■ What needs to be done ■
Every record that follows should be copied exactly. No picture belongs in the copy.

■ Records for this exercise ■
-- Opening Marker --

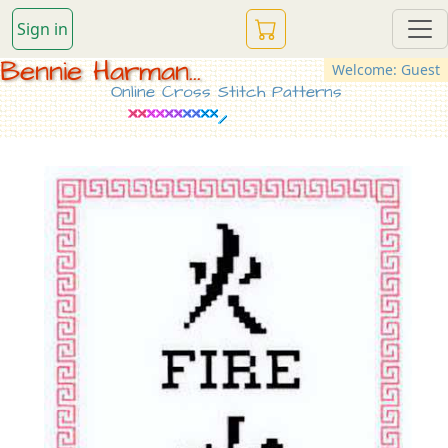
Sign in
Bennie Harman...
Welcome: Guest
Online Cross Stitch Patterns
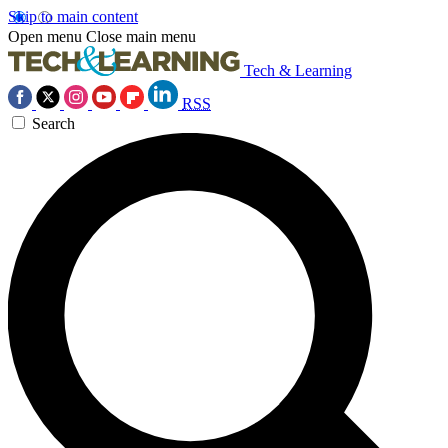
Skip to main content
Open menu
Close main menu
Tech & Learning
RSS
Search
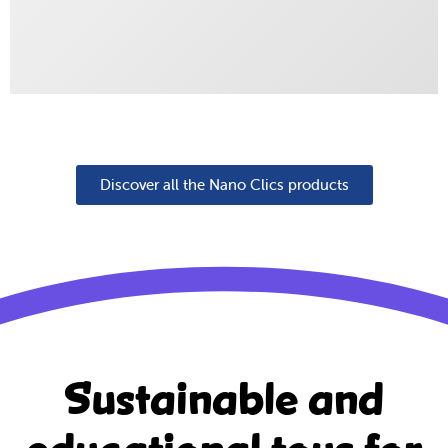
Discover all the Nano Clics products
Sustainable and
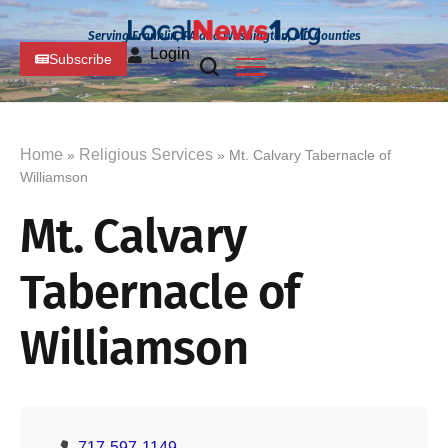
Serving Franklin, PA and Washington, MD Counties
Login
Subscribe
Home
Religious Services
»
» Mt. Calvary Tabernacle of
Williamson
Mt. Calvary
Tabernacle of
Williamson
717-597-1149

-- Closing Marker --

■ Answer section ■
Sign in
Bennie Harman...
Welcome: Guest
Online Cross Stitch Patterns
Skip to main content
Open menu
Close main menu
Tech & Learning
RSS
Search
Discover all the Nano Clics products
Sustainable and
Serving Franklin, PA and Washington, MD Counties
Login
Subscribe
Home
Religious Services
»
» Mt. Calvary Tabernacle of
Williamson
Mt. Calvary
Tabernacle of
Williamson
717-597-1149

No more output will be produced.